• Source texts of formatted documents
== == ==

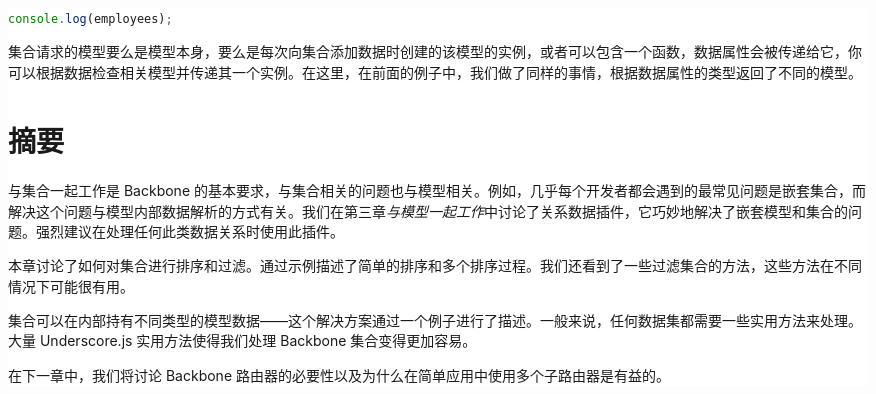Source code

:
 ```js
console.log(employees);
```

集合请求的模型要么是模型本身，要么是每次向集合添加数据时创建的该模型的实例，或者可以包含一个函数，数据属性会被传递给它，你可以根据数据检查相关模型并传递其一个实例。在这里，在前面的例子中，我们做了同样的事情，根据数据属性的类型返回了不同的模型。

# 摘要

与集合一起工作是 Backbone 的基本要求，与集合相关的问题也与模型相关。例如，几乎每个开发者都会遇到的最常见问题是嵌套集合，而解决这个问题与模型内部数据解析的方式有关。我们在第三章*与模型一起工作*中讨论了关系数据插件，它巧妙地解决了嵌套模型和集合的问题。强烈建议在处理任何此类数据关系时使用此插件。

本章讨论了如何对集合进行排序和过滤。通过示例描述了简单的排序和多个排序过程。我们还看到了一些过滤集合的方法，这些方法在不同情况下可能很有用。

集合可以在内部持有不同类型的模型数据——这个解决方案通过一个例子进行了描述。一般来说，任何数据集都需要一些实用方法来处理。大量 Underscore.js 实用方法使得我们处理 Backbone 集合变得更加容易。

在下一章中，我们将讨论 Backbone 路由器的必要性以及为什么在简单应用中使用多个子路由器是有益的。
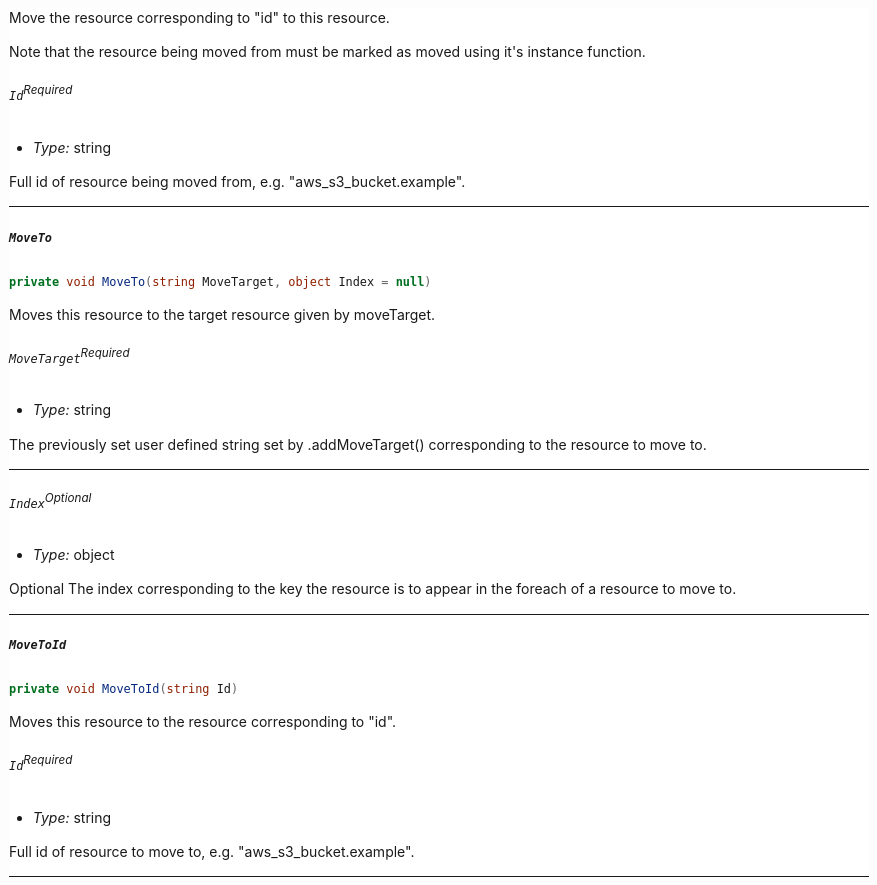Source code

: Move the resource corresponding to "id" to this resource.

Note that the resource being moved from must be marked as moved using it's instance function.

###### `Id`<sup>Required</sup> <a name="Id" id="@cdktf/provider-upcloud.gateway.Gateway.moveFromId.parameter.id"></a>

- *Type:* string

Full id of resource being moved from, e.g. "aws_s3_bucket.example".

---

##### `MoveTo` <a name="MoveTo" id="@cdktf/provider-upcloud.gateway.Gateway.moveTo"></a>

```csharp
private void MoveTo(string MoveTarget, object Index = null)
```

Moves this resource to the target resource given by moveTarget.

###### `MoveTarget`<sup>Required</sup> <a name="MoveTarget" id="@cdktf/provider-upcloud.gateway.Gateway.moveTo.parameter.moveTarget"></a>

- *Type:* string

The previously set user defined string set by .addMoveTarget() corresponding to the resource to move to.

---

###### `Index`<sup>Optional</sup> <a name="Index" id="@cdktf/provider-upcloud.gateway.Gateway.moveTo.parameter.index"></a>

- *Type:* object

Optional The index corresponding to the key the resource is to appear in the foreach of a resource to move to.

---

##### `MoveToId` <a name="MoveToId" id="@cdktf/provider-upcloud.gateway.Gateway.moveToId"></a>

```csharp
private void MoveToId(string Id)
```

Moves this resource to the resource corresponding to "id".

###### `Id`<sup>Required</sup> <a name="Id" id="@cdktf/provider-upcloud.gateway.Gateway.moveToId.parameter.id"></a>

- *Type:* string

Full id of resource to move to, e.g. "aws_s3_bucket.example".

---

== == ==

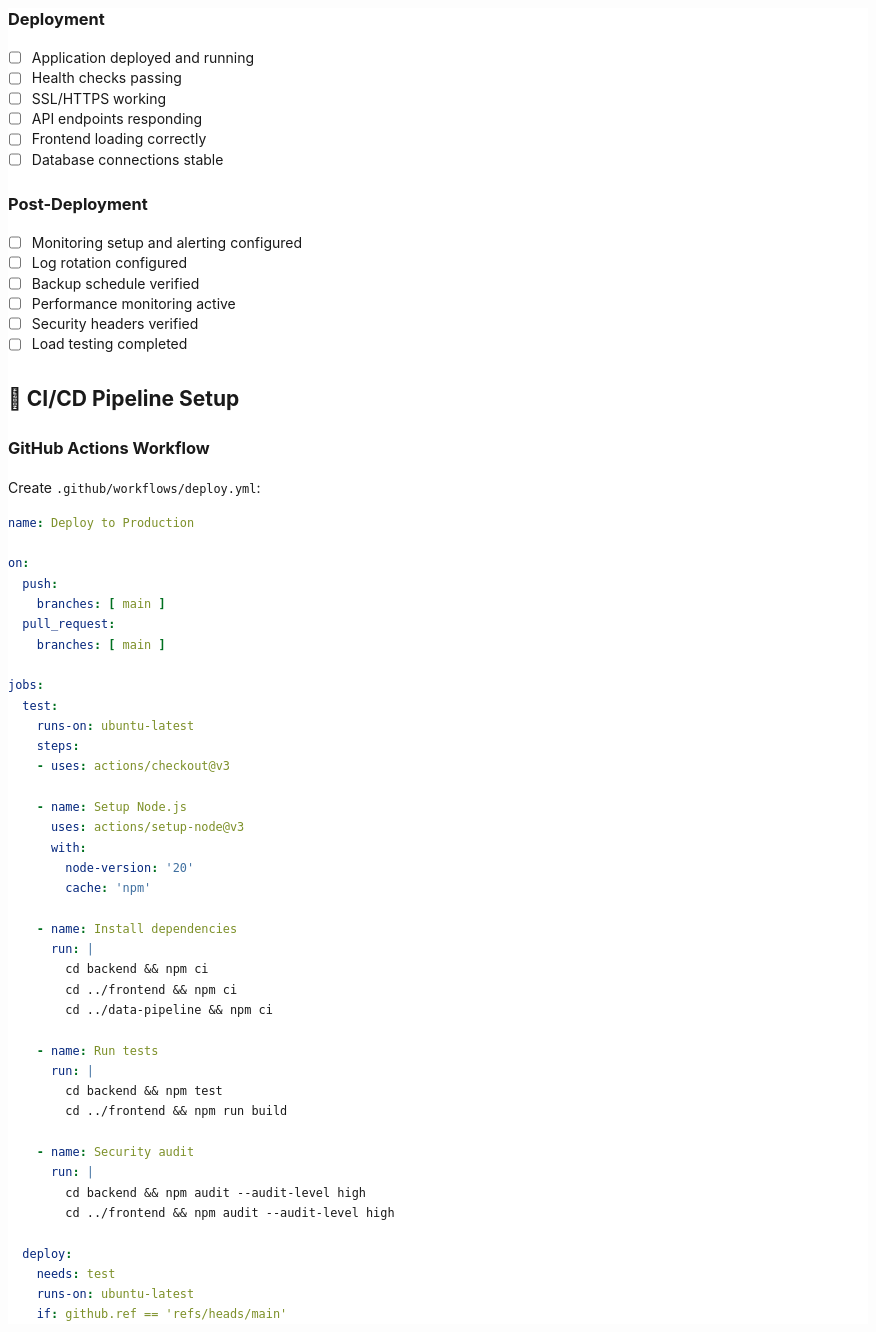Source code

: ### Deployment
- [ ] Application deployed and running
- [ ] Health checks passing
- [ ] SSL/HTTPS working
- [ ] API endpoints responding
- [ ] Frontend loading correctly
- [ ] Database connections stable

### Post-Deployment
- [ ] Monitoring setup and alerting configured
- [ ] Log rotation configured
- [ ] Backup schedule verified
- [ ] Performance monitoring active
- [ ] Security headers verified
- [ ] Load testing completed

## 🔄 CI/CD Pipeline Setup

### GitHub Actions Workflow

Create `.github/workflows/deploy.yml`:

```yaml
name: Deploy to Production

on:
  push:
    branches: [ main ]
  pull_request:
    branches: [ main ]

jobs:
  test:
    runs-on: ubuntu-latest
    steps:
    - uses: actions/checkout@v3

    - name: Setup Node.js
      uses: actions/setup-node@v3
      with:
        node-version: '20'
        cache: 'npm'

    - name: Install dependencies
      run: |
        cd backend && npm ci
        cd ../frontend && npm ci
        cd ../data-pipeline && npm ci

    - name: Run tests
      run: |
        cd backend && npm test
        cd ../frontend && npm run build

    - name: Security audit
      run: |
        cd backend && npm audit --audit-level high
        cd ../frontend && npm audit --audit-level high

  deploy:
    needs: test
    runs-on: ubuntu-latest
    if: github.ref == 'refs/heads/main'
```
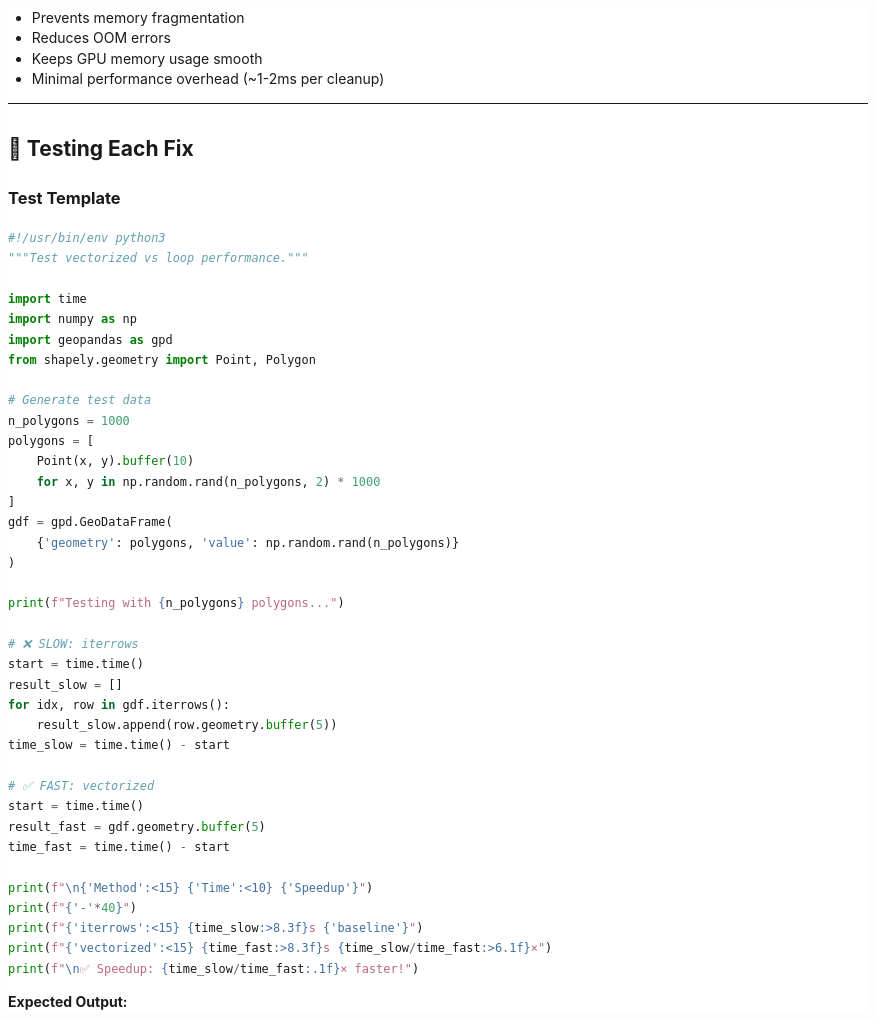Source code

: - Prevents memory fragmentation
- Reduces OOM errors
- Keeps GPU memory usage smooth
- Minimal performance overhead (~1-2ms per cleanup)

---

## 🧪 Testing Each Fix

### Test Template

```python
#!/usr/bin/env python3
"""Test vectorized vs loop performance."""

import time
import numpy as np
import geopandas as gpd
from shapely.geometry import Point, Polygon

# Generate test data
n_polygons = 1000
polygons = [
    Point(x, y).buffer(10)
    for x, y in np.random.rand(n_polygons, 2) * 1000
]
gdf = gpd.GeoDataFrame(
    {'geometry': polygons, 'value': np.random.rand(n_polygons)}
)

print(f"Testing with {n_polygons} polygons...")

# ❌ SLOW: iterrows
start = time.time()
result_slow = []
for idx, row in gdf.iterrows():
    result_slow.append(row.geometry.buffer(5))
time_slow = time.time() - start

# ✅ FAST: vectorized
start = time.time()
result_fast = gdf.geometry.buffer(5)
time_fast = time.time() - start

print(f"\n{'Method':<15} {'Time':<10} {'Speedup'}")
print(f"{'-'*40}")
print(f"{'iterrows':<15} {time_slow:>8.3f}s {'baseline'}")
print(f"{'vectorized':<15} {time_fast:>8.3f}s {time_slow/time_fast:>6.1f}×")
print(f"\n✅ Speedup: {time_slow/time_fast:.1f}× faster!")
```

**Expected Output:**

== == ==

• What the exercise asks
Every line in the data above that includes the word "private" should be copied.

• Worked solution
private void MoveTo(string MoveTarget, object Index = null)
private void MoveToId(string Id)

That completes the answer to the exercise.